= Melanie von Nagel =

German-born baroness, literary translator, poet and Roman Catholic nun (1908–2006)

Melanie von Nagel, from a portrait made in the 1940s

Melanie von Nagel (May 12, 1908 — June 27, 2006), known as Muska Nagel and in religion Mother Jerome von Nagel Mussayassul O.S.B., was a German-born baroness, literary translator, poet, and Roman Catholic nun at the Benedictine Abbey of Regina Laudis in Bethlehem, Connecticut.

==Early life==
Melanie Olivia Julie von Nagel zu Aichberg was born in Berlin, the daughter of General Major Karl Freiherr von Nagel and Mabel Dillon Nesmith von Nagel. Her father was Commander of the Bavarian First Heavy Cavalry Regiment and Chamberlain at the Bavarian Court; her mother was American, from New York. "Muska" Nagel was raised in Bavaria until her father's death in 1919. In widowhood Mabel von Nagel lived with her three daughters in Cairo and Florence.

==Marriage==
Melanie von Nagel lived in Munich during World War II, writing book reviews for Die Literatur. In 1944, she married Halil-beg Mussayassul, a Muslim portrait artist from Dagestan, based in Munich.

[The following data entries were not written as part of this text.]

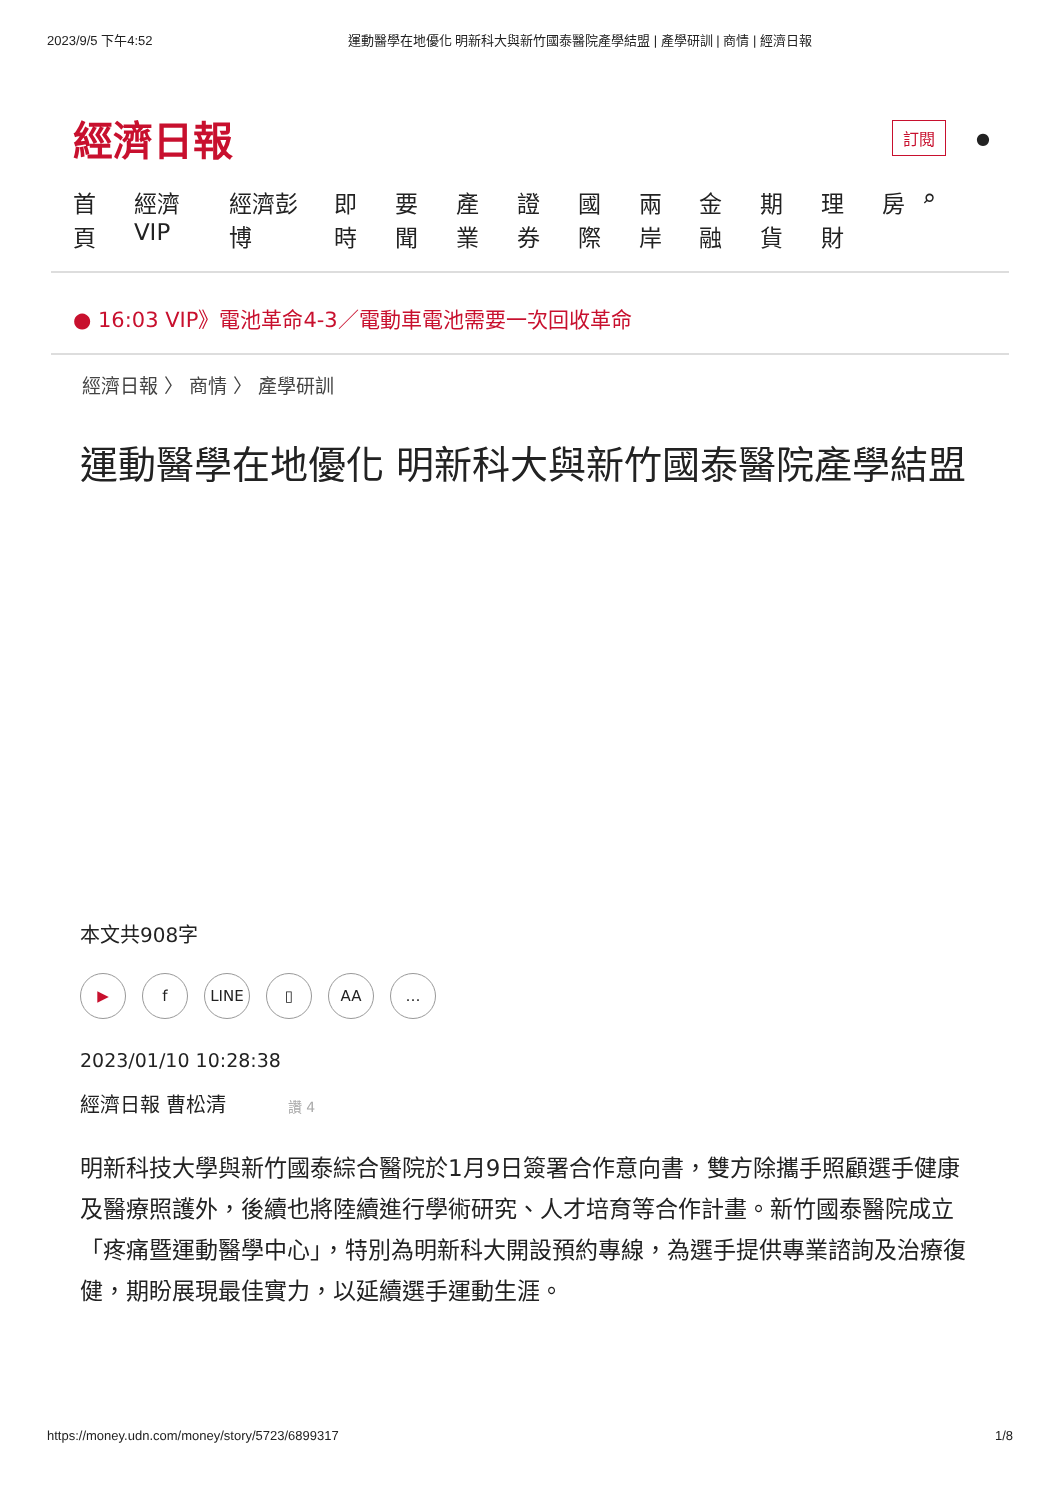2023/9/5 下午4:52 運動醫學在地優化 明新科大與新竹國泰醫院產學結盟 | 產學研訓 | 商情 | 經濟日報
經濟日報 訂閱 ●
首頁 經濟VIP 經濟彭博 即時 要聞 產業 證券 國際 兩岸 金融 期貨 理財 房 ⌕
● 16:03 VIP》電池革命4-3／電動車電池需要一次回收革命
經濟日報 〉 商情 〉 產學研訓
運動醫學在地優化 明新科大與新竹國泰醫院產學結盟
本文共908字
▶ f LINE ▯ AA …
2023/01/10 10:28:38
經濟日報 曹松清 讚 4
明新科技大學與新竹國泰綜合醫院於1月9日簽署合作意向書，雙方除攜手照顧選手健康及醫療照護外，後續也將陸續進行學術研究、人才培育等合作計畫。新竹國泰醫院成立「疼痛暨運動醫學中心」，特別為明新科大開設預約專線，為選手提供專業諮詢及治療復健，期盼展現最佳實力，以延續選手運動生涯。
https://money.udn.com/money/story/5723/6899317 1/8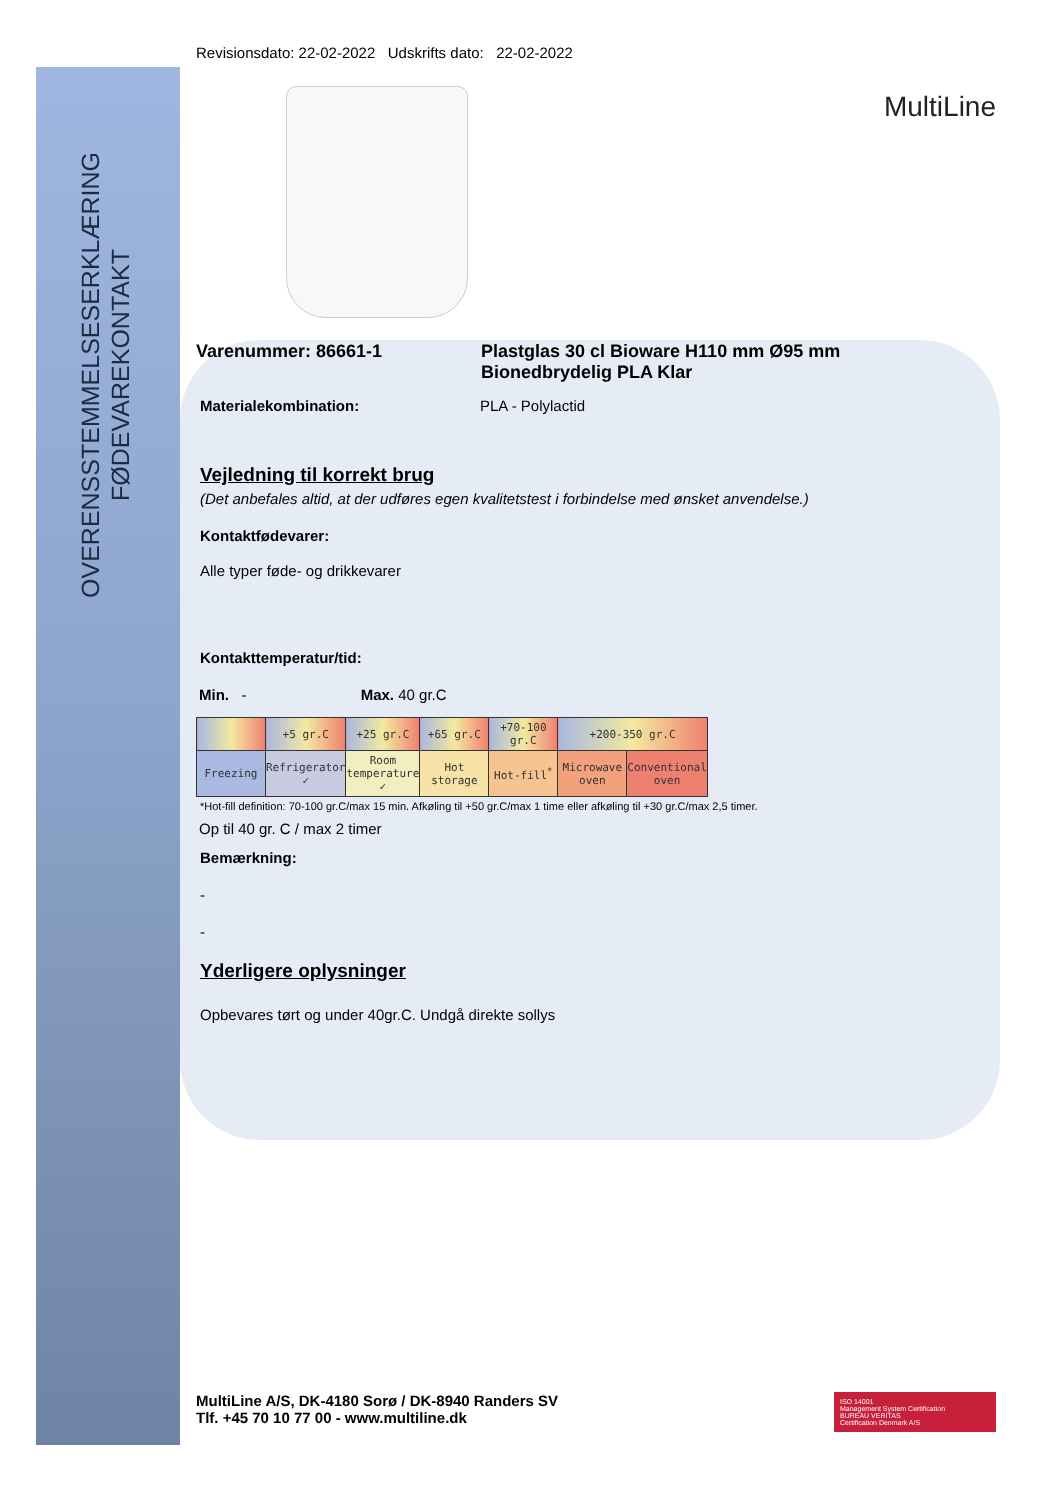OVERENSSTEMMELSESERKLÆRING
FØDEVAREKONTAKT
Revisionsdato: 22-02-2022 Udskrifts dato: 22-02-2022
MultiLine
Varenummer: 86661-1 Plastglas 30 cl Bioware H110 mm Ø95 mm
Bionedbrydelig PLA Klar
Materialekombination: PLA - Polylactid
Vejledning til korrekt brug
(Det anbefales altid, at der udføres egen kvalitetstest i forbindelse med ønsket anvendelse.)
Kontaktfødevarer:
Alle typer føde- og drikkevarer
Kontakttemperatur/tid:
Min. - Max. 40 gr.C
| | +5 gr.C | +25 gr.C | +65 gr.C | +70-100 gr.C | +200-350 gr.C | |
| --- | --- | --- | --- | --- | --- | --- |
| Freezing | Refrigerator ✓ | Room temperature ✓ | Hot storage | Hot-fill<sup>*</sup> | Microwave oven | Conventional oven |
*Hot-fill definition: 70-100 gr.C/max 15 min. Afkøling til +50 gr.C/max 1 time eller afkøling til +30 gr.C/max 2,5 timer.
Op til 40 gr. C / max 2 timer
Bemærkning:
-
-
Yderligere oplysninger
Opbevares tørt og under 40gr.C. Undgå direkte sollys
MultiLine A/S, DK-4180 Sorø / DK-8940 Randers SV
Tlf. +45 70 10 77 00 - www.multiline.dk
ISO 14001
Management System Certification
BUREAU VERITAS
Certification Denmark A/S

During and after the war, they hosted Russian refugees and used their language skills to help in camps for displaced persons. The couple moved to New York in 1940s, and Halil-beg Mussayassul died there in 1949.

==Literary career==
As Muska Nagel, she published poetry and translations, and was recognized as a scholar of Paul Celan, and Ivan Illich. "Poetry, the lyrical, especially the smaller poems, like intimate sighs — can unite across time and space in a sense of shared humanity," she explained of her love of poetry in 2004. Poet Constance Hunting was her close friend and publisher, and she was a longtime correspondent of Italian writer Nicola Chiaromonte, Books of poetry by Nagel included Things That Surround Us (1987), Elements (1990), and Letters to the Interior (1996).

==Religious life==
In 1958, Nagel entered religious life as Sister Jerome at the Benedictine Abbey of Regina Laudis in Bethlehem, Connecticut. She was a member of the Regina Laudis community with Mother Benedict Duss and Dolores Hart, and she served on the committee to revise the abbey's constitution. She was also expert at dying and spinning sheep's wool from the abbey's farm.

Mother Jerome von Nagel Mussayassul died at the Abbey of Regina Laudis in 2006, aged 98 years. A biography of Mother Jerome, in German, was published in 2017. A collection of Nicola Chiaromonte's letters to Mother Jerome was published in Italian in 2013.